For one thing, responses to “exotic,” novel infectious diseases seem to incur a kind of panic in the U.S. that is often out of proportion to the actual threat of the illness. This leads to a situation in which people worry about these illnesses to the exclusion of other, more serious threats, like the seasonal flu, a highly infectious airborne virus with no reliable cure that is known to cause many deaths every year. Misunderstanding the relative risks of Ebola and the flu is not only irrational but also misinformed. Because we are accustomed to the flu but not to Ebola there may be a temptation to think the former is less of a threat than the latter when in fact the opposite is the case.  What is the most effective treatment for Americans to protect themselves from early death by an infectious pathogen? A flu shot.

In the U.S., our responses to infectious disease outbreaks can also sometimes tap into embedded racial tensions. For example, the widow of the first American citizen to die of Ebola has noticed that many members of the sizeable Liberian community in the Twin Cities are being ostracized because of fears of the disease. One Liberian friend of the widow—an individual who had not had any contact with an infected person–even had a doctor refuse to examine her.  This kind of behavior among healthcare providers is not only irrational but also potentially dangerous, since it tends to foster distrust of the medical community.

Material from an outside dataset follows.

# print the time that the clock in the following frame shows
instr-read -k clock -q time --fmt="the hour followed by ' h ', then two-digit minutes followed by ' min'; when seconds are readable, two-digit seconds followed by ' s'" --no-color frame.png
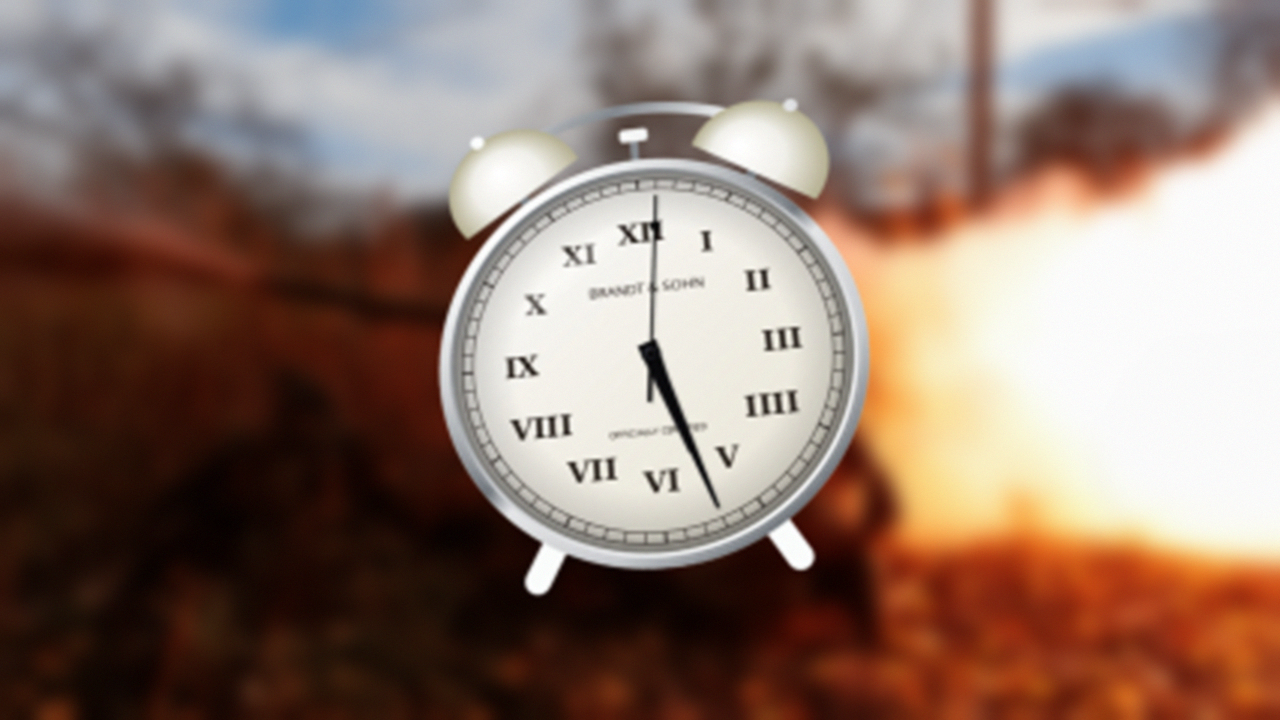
5 h 27 min 01 s
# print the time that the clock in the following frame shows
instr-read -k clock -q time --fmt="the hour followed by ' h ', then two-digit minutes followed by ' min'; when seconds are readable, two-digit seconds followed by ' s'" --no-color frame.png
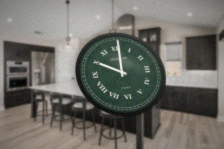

Finally, distrust of government and a tendency toward conspiracy theories also seems to become a particularly popular trend in response to infectious disease in the U.S. In early October, a doctor strolled through the Atlanta airport wearing a hazmat suit reading “CDC is lying”. Needless to say the idea has gained traction and is now circulating around the internetoften alongside a series of other “lies” fed to us by the government. This is particularly dangerous, since it leads to a general erosion of the public’s trust in our nation’s public health authorities and it tends to spread false information. A recent survey by the Kaiser Family Foundation showed that 25% of Americans believe that Ebola can be transmitted through the air and 37% believe that Ebola can be transmitted by shaking hands with someone who has it but is still asymptomatic.

So are some of the views of West African citizens on Ebola irrational and misinformed? Yes, and this is a dangerous problem that needs to be rectified. Yet, and I would argue in many ways equally as dangerous, some of the views of people in developed countries such as the U.S. on Ebola are also irrational and misinformed. This is also a serious problem that needs to be rectified. Perhaps anthropologists are also key in the developed world’s fight against the Ebola virus.